São Francisco Xavier representa um dos maiores exemplos de zelo missionário na história da Igreja Católica. Assim, este santo jesuíta dedicou sua vida inteira à evangelização do Oriente, tornando-se conhecido como “São Paulo do Oriente”.
São Francisco Xavier: das origens nobres à conversão
Nascido no castelo de Xavier, em Navarra, norte da Espanha, São Francisco Xavier veio ao mundo em 7 de abril de 1506. Dessa forma, cresceu em família nobre, sendo seu pai presidente do Conselho Real de Navarra. Por isso, recebeu educação privilegiada desde a infância.
Em 1525, aos dezoito anos, partiu para Paris dedicar-se aos estudos universitários. Então, em 1530, tornou-se “Magister Artium”, preparando-se para carreira acadêmica. Contudo, era vaidoso e ambicioso, buscando glória pessoal. Enfim, conheceu Inácio de Loyola no Colégio de Santa Bárbara, encontro que transformaria sua vida completamente.
A conversão através de Inácio de Loyola
A relação entre Francisco e Inácio começou complicada. Assim, o próprio Inácio definiu Francisco como “o pedaço de massa mais difícil que amassou”. Do mesmo modo, Francisco resistia às investidas espirituais de seu colega de estudos.

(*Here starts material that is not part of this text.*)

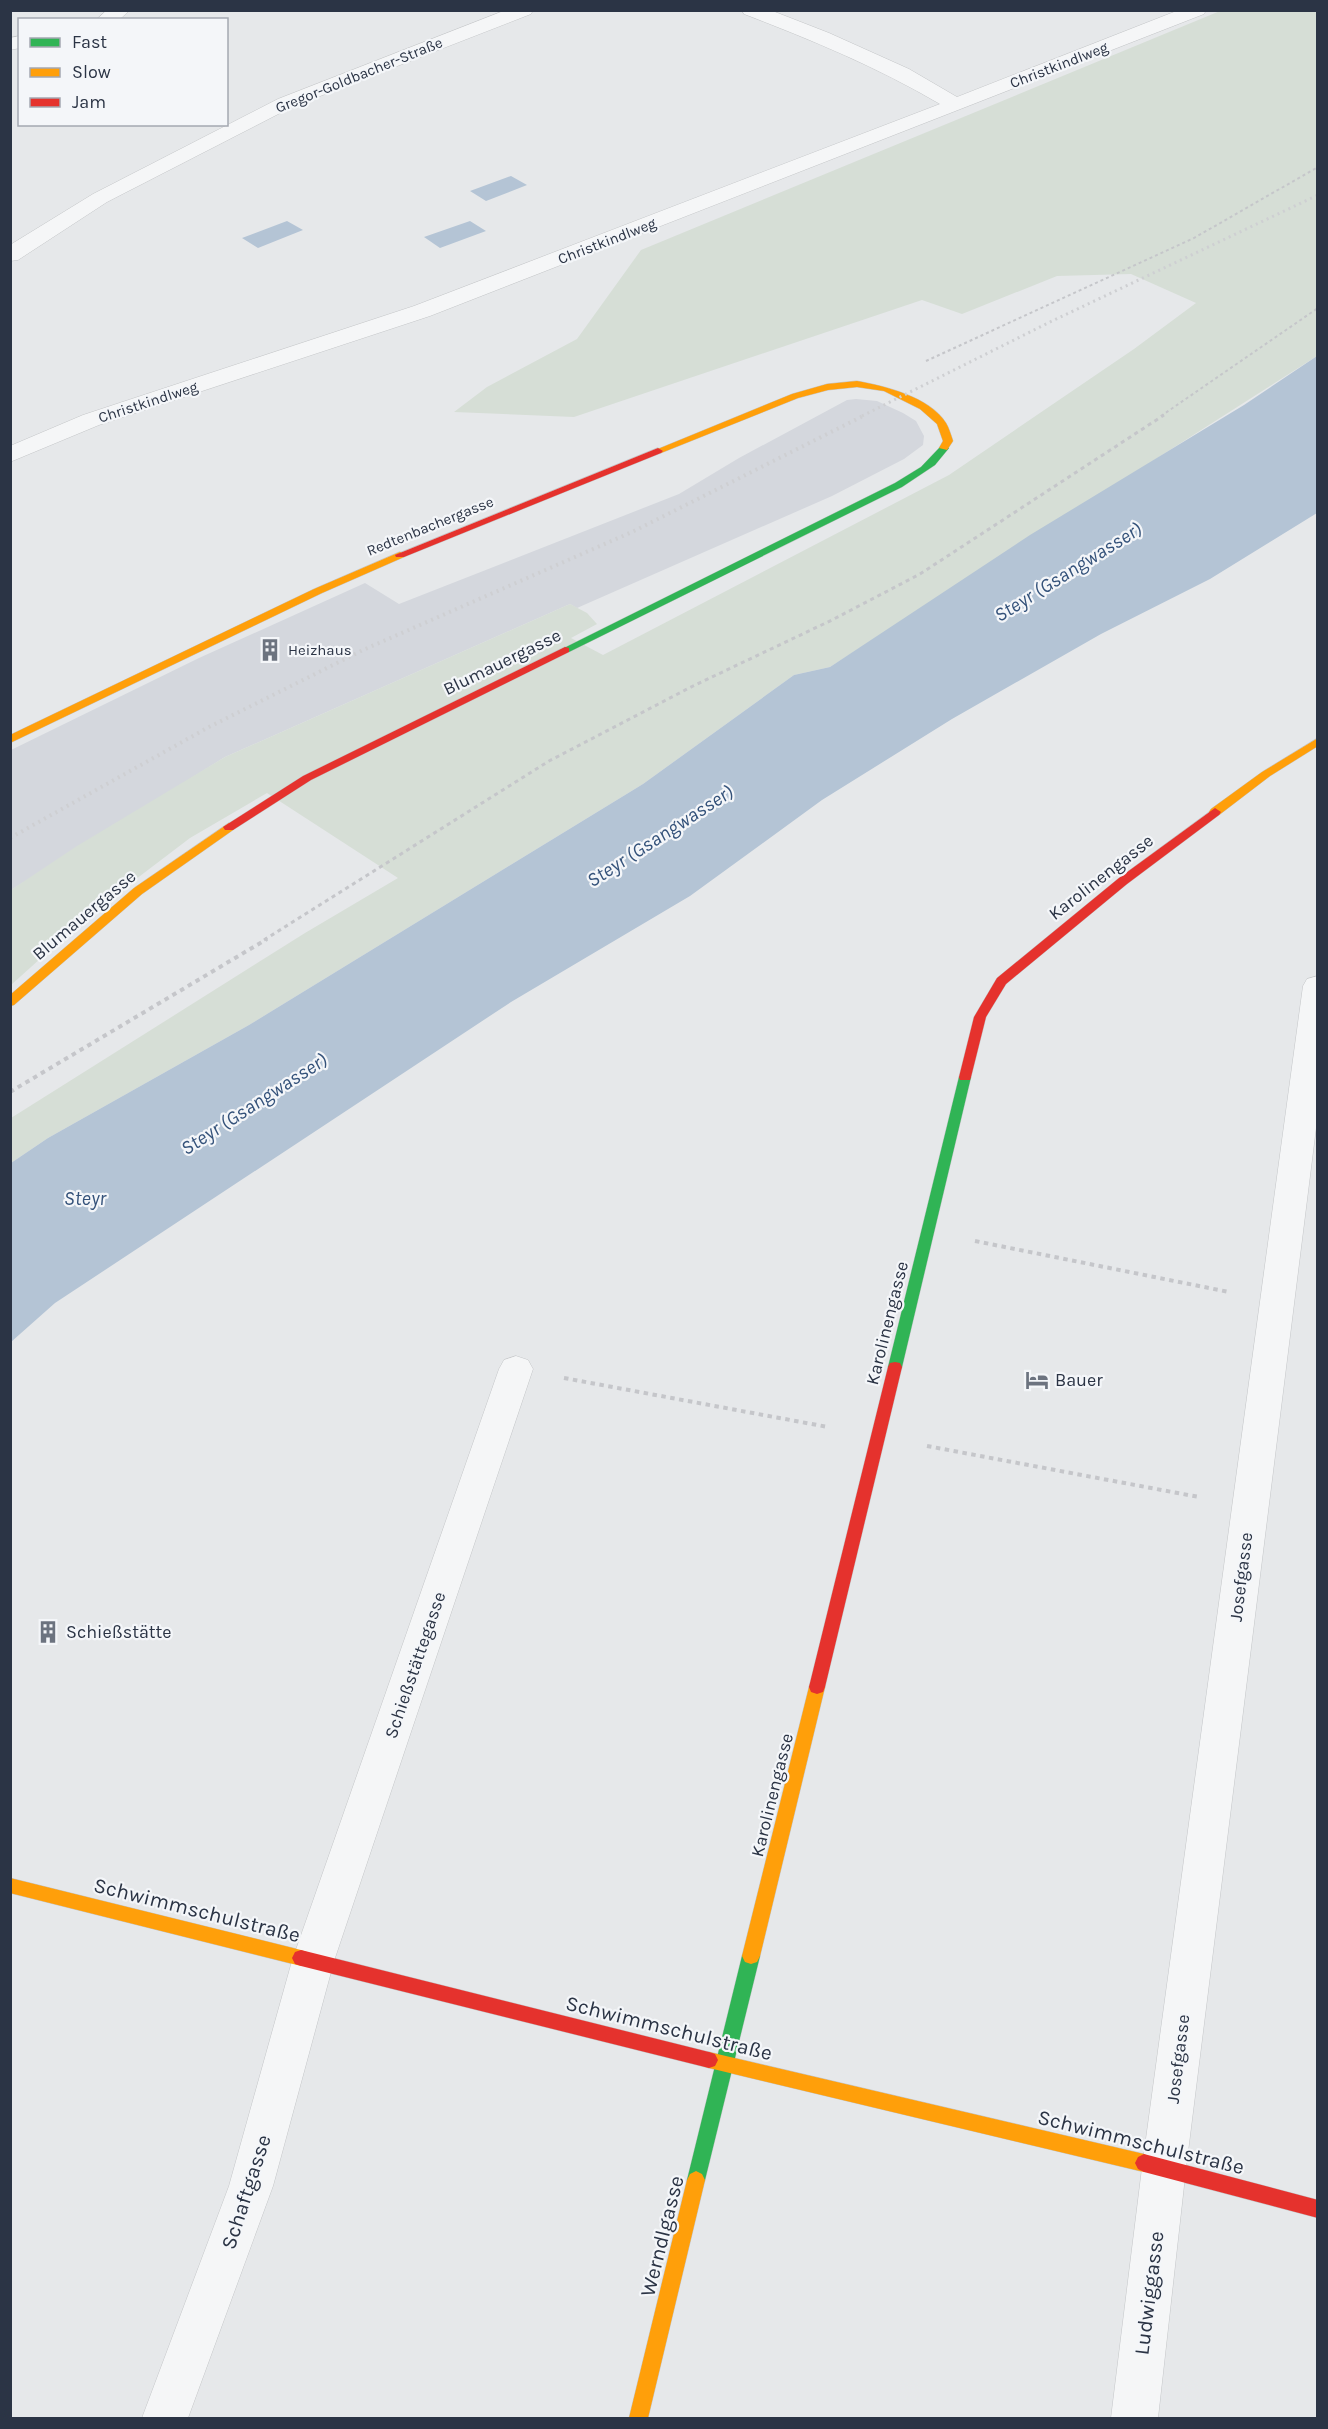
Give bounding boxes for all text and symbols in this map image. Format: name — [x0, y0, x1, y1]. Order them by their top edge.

Contudo, com tempo e intercessão constante de Inácio, o coração de Francisco cedeu ao amor de Jesus. Dessa forma, entrou no verdadeiro processo de conversão. Por isso, tornou-se cofundador da Companhia de Jesus, fundada em 1539. Então, sua vida tomou rumo completamente diferente, dedicando-se inteiramente ao serviço de Deus.
São Francisco Xavier e suas missões no Oriente
Já ordenado padre e empenhado no caminho da santidade, São Francisco Xavier recebeu designação para missionar no Oriente. Assim, tornou-se o primeiro jesuíta que partiu de Lisboa para as Índias em 7 de abril de 1541. Dessa forma, realizou trabalho evangelizador frutuoso abrangendo todas as classes e idades.

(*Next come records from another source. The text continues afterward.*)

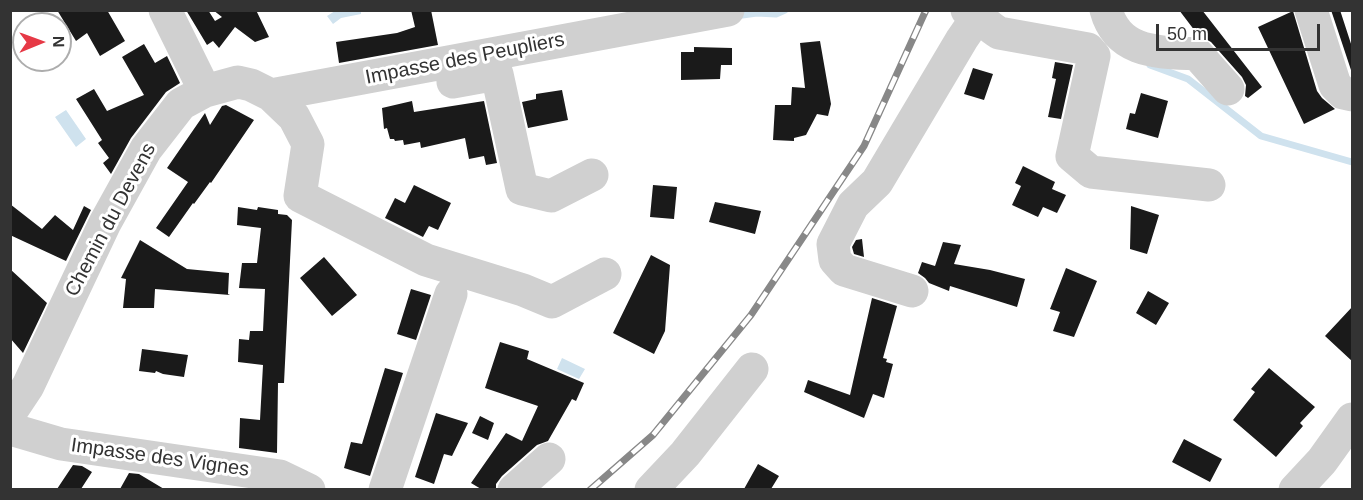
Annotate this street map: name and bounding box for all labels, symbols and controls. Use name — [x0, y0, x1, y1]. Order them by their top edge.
north arrow — [12, 12, 72, 72]
scale bar — [1159, 12, 1322, 50]
text: 50 m — [1167, 24, 1207, 44]
street label: Impasse des Peupliers — [363, 28, 567, 90]
text: N — [50, 36, 67, 48]
street label: Chemin du Devens — [60, 139, 162, 301]
street label: Impasse des Vignes — [69, 434, 251, 482]

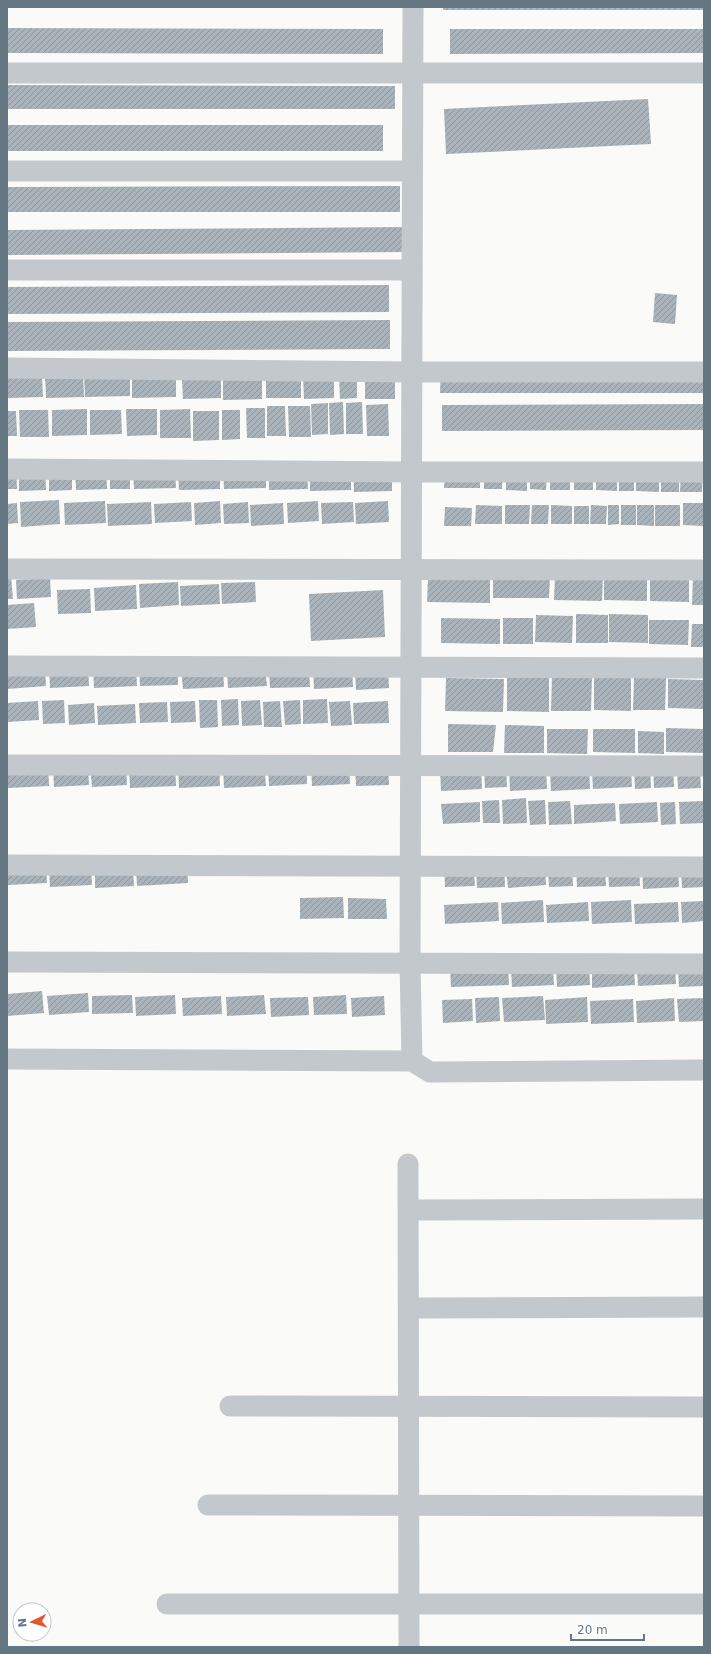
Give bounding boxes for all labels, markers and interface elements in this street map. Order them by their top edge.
north arrow [12,1602,52,1642]
scale bar [571,1616,644,1642]
text: N [16,1618,29,1628]
text: 20 m [577,1623,608,1637]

A viagem de Lisboa a Goa durou aproximadamente treze meses. Então, enfrentou jornada fatigante devido à falta de comida, calor intenso e tempestades. Contudo, chegando a Goa em 1542, escolheu como residência o hospital da cidade. Por isso, sua cama ficava ao lado de pacientes em situação grave, demonstrando seu amor pelos excluídos.
O legado eterno do patrono das missões
Entre 1545 e 1547, Francisco avançou para outras regiões orientais. Assim, chegou em Malaca, arquipélago das Molucas e Ilhas do Moro. Do mesmo modo, não se preocupava com perigos, pois confiava plenamente em Deus.

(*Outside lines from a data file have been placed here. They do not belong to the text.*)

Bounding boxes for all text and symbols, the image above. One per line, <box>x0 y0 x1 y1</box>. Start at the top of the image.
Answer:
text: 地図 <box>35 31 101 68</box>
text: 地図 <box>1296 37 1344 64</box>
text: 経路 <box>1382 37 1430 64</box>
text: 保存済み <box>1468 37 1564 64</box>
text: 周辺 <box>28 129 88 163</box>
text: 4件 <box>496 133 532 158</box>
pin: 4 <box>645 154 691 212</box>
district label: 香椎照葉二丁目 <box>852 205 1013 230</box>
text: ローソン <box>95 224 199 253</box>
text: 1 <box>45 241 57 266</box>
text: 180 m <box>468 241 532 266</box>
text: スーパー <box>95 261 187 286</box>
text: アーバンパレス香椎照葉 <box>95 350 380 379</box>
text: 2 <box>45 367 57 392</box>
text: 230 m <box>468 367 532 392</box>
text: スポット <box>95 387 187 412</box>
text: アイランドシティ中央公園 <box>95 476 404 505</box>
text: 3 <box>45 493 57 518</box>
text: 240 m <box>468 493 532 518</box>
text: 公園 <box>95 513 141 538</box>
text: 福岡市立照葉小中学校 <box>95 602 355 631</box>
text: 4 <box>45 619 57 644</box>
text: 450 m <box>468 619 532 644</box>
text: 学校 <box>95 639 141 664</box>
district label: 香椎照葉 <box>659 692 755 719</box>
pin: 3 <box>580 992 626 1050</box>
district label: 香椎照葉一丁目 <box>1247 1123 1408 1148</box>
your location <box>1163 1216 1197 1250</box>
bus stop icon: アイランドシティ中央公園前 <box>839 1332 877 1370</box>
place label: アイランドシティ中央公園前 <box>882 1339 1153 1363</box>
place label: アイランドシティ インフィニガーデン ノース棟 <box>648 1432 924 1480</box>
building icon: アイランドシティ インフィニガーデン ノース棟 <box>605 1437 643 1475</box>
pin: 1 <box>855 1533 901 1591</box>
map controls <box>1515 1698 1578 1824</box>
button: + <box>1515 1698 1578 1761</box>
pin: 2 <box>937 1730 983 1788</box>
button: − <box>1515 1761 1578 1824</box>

Em 1547, encontrou Hanjiro, fugitivo japonês ansioso por converter-se ao cristianismo. Então, esse encontro acendeu em seu coração o desejo de evangelizar o Japão. Dessa forma, chegou ao país em 1549, aprendendo língua e costumes locais. Por isso, conseguiu anunciar Cristo de modo encarnado na cultura japonesa.
Enfim, ambicionando evangelizar a China, Francisco chegou à ilha de Shangchuan em 1552. Contudo, forte febre e cansaço o acometeram. Do mesmo modo que viveu intensamente, morreu aos 46 anos em 3 de dezembro de 1552. Assim, percorreu distâncias que, somadas, dariam três voltas na Terra. Por isso, tornou-se merecidamente Patrono Universal das Missões em 1927.